*Exercise details*.
Provide a verbatim copy of all the records below, leaving the images out.

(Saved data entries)
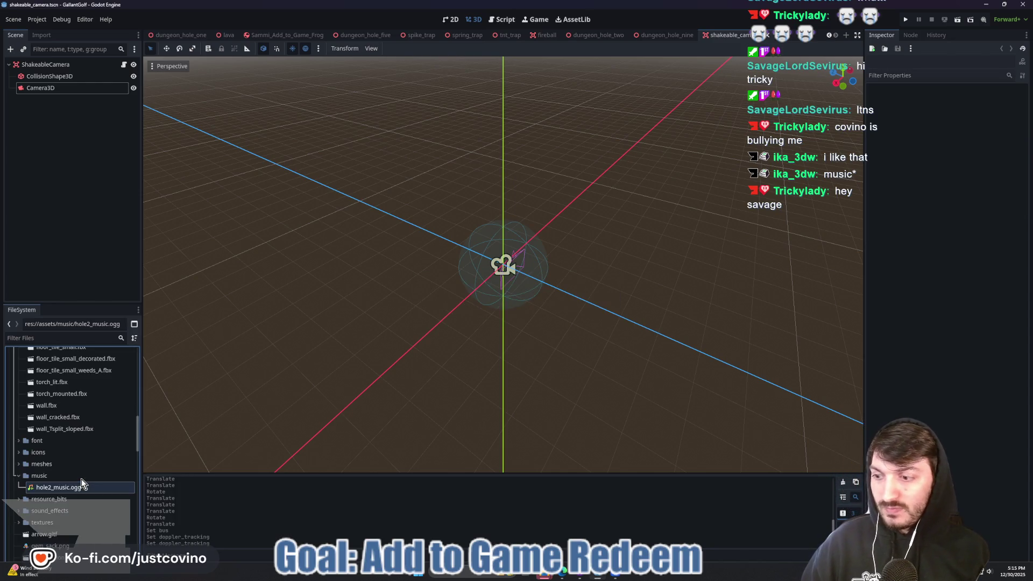
{"action": "left_click", "coordinate": [615, 576]}
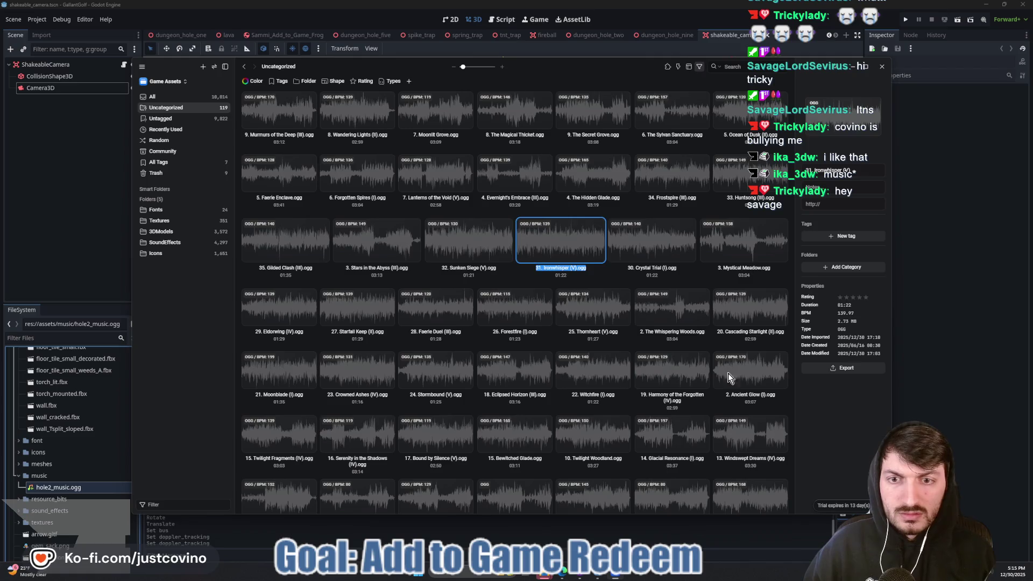
Select the 28. Faerie Duel track and scroll through the Uncategorized library.
{"action": "left_click", "coordinate": [431, 307]}
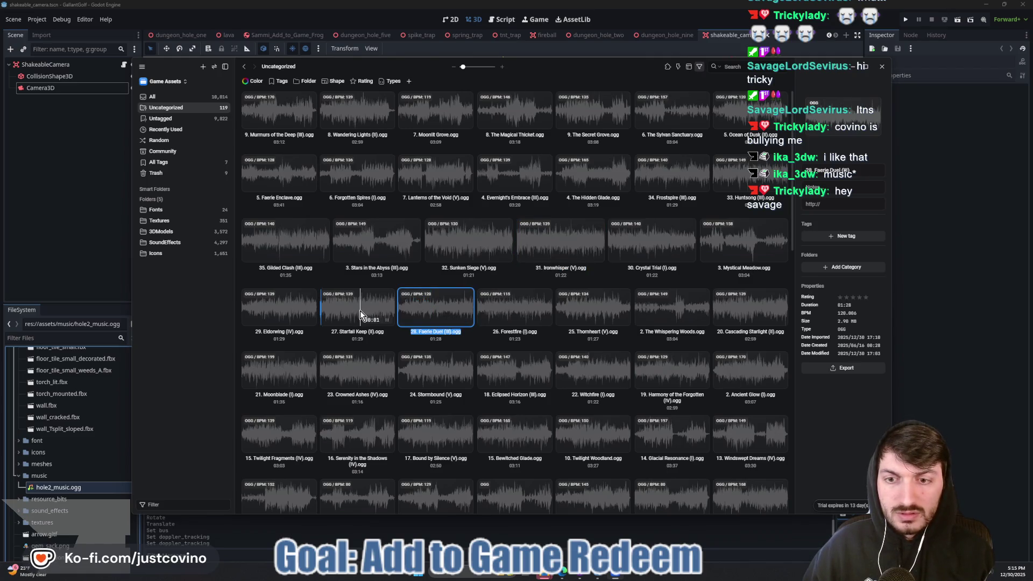
{"action": "scroll", "coordinate": [484, 334], "scroll_direction": "down", "scroll_amount": 2}
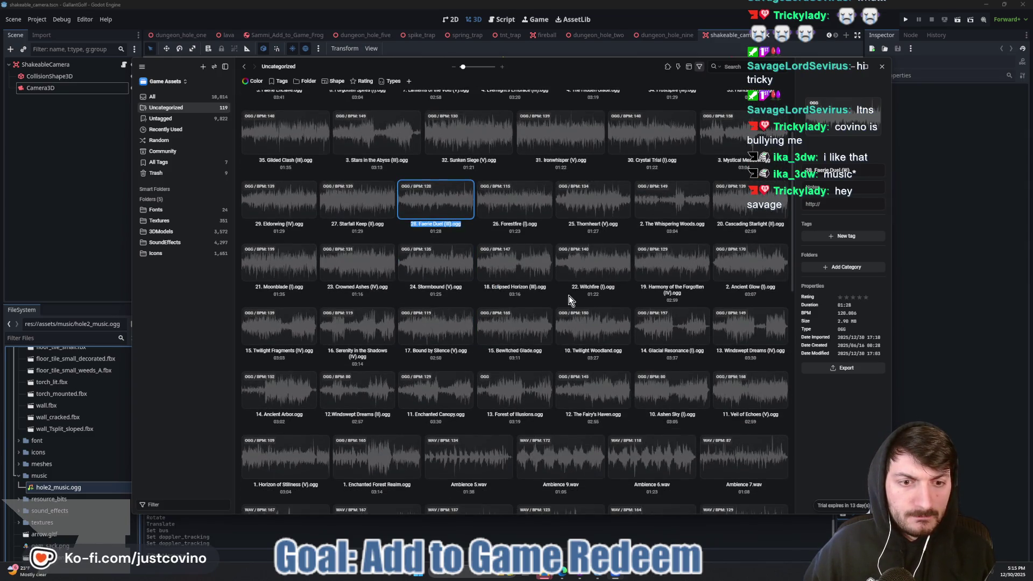
{"action": "scroll", "coordinate": [570, 295], "scroll_direction": "down", "scroll_amount": 2}
{"action": "scroll", "coordinate": [569, 296], "scroll_direction": "down", "scroll_amount": 2}
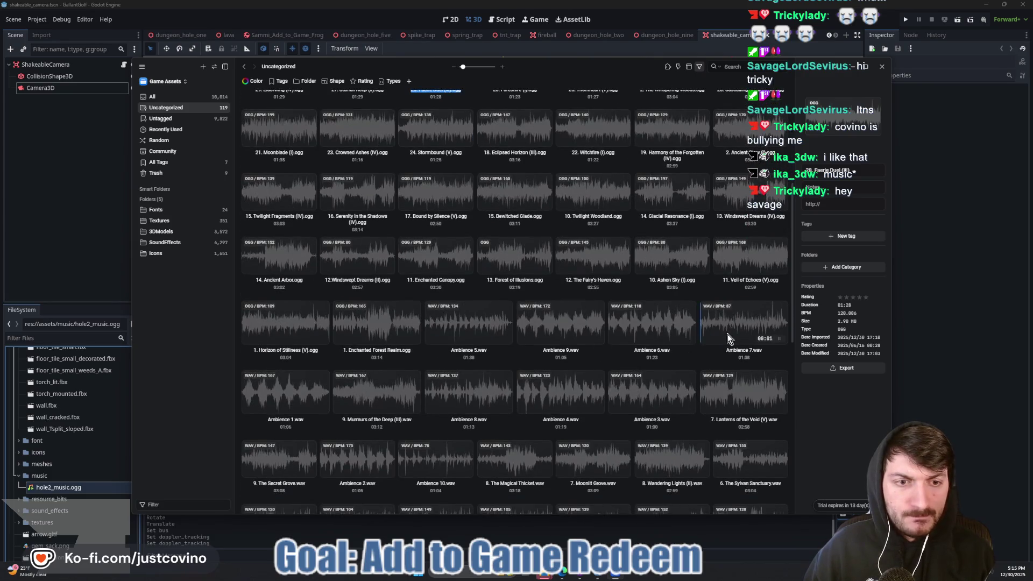
{"action": "scroll", "coordinate": [647, 361], "scroll_direction": "down", "scroll_amount": 2}
{"action": "scroll", "coordinate": [689, 349], "scroll_direction": "up", "scroll_amount": 5}
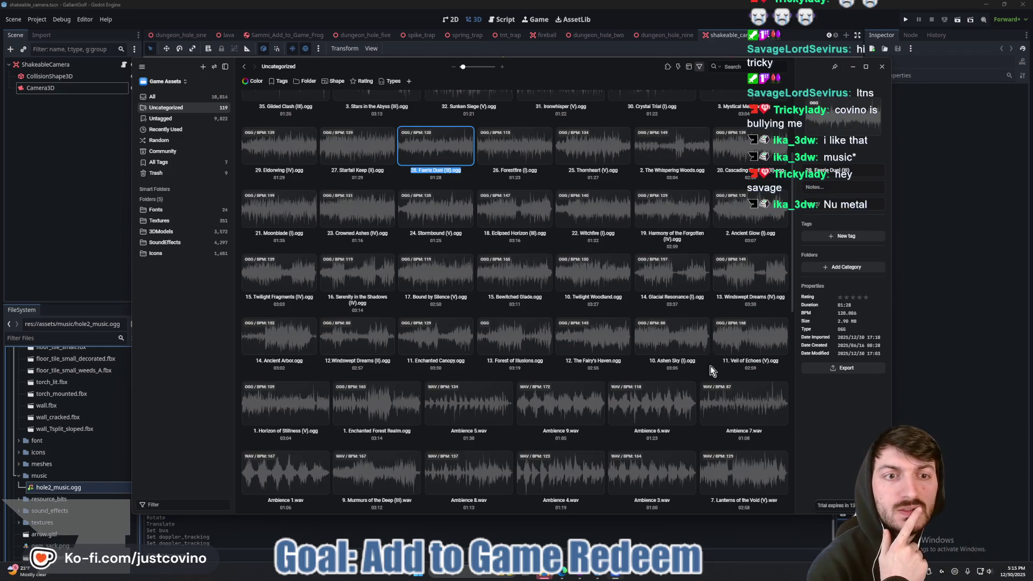
{"action": "scroll", "coordinate": [770, 355], "scroll_direction": "up", "scroll_amount": 3}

*Exercise solution*.
{"action": "left_click", "coordinate": [615, 576]}
Select the 28. Faerie Duel track and scroll through the Uncategorized library.
{"action": "left_click", "coordinate": [431, 307]}
{"action": "scroll", "coordinate": [484, 334], "scroll_direction": "down", "scroll_amount": 2}
{"action": "scroll", "coordinate": [570, 295], "scroll_direction": "down", "scroll_amount": 2}
{"action": "scroll", "coordinate": [569, 296], "scroll_direction": "down", "scroll_amount": 2}
{"action": "scroll", "coordinate": [647, 361], "scroll_direction": "down", "scroll_amount": 2}
{"action": "scroll", "coordinate": [689, 349], "scroll_direction": "up", "scroll_amount": 5}
{"action": "scroll", "coordinate": [770, 355], "scroll_direction": "up", "scroll_amount": 3}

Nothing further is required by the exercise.